Venture Capital Investments
BB&T has venture capital investments that are carried at fair value. Changes in the fair value of these
investments are recorded in other noninterest income each period. In many cases there are no observable market
values for these investments and therefore management must estimate the fair value based on a comparison of
the operating performance of the company to multiples in the marketplace for similar entities. This analysis
requires significant judgment and actual values in a sale could differ materially from those estimated. As of
December 31, 2008, BB&T had $183 million of venture capital investments, which is less than 1% of total assets.
Intangible Assets
BB&T’s growth in business, profitability and market share over the past several years has been enhanced
significantly by mergers and acquisitions. BB&T’s mergers and acquisitions are accounted for using the purchase
method of accounting. Under the purchase method, BB&T is required to record the assets acquired, including
identified intangible assets, and liabilities assumed at their fair value, which often involves estimates based on
third party valuations, such as appraisals, or internal valuations based on discounted cash flow analyses or other
valuation techniques, which are inherently subjective. The amortization of identified intangible assets is based
upon the estimated economic benefits to be received, which is also subjective. These estimates also include the
establishment of various accruals and allowances based on planned facility dispositions and employee severance
considerations, among other acquisition-related items. In addition, purchase acquisitions typically result in
goodwill, which is subject to ongoing periodic impairment tests based on the fair value of net assets acquired
compared to the carrying value of goodwill. Please refer to Note 1 “Summary of Significant Accounting Policies”

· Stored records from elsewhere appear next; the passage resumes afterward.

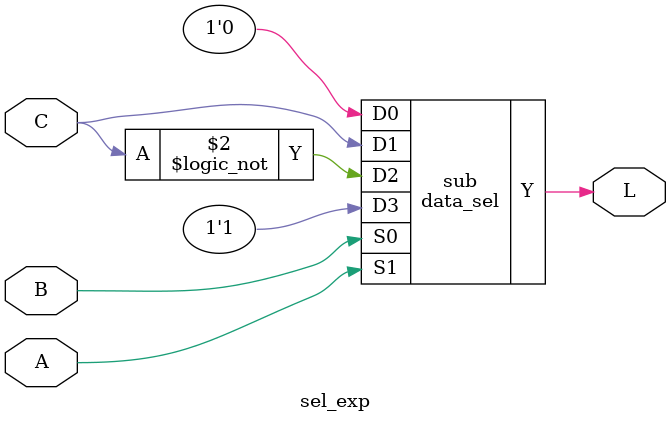
<source format=v>
`timescale 1ns/1ns
module data_sel(
   input             S0     ,
   input             S1     ,
   input             D0     ,
   input             D1     ,
   input             D2     ,
   input             D3     ,
   
   output wire        Y    
);
assign Y = ~S1 & (~S0&D0 | S0&D1) | S1&(~S0&D2 | S0&D3);
endmodule

module sel_exp(
    input A,B,C,
    output L
);

data_sel sub(.S0(B),.S1(A),.D0(0),.D1(C),.D2(!C),.D3(1),.Y(L));

endmodule

</source>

in the “Notes to Consolidated Financial Statements” for a description of BB&T’s impairment testing process. The
major assumptions used in the impairment testing process include the estimated future cash flows of each
business unit and discount rates. Discount rates are unique to each business unit and are based upon the cost of
capital specific to the industry in which the business unit operates. Management has evaluated the effect of
lowering the estimated future cash flows or increasing the discount rate for each business unit by 10% and
determined that no impairment of goodwill would have been recognized under this evaluation. However, as a
result of the market disruption and the decline in market capitalization, the excess of the fair value over the
carrying value of several reporting units continues to narrow. A continuing period of market disruption, or
further market deterioration, may result in impairment of goodwill in the future.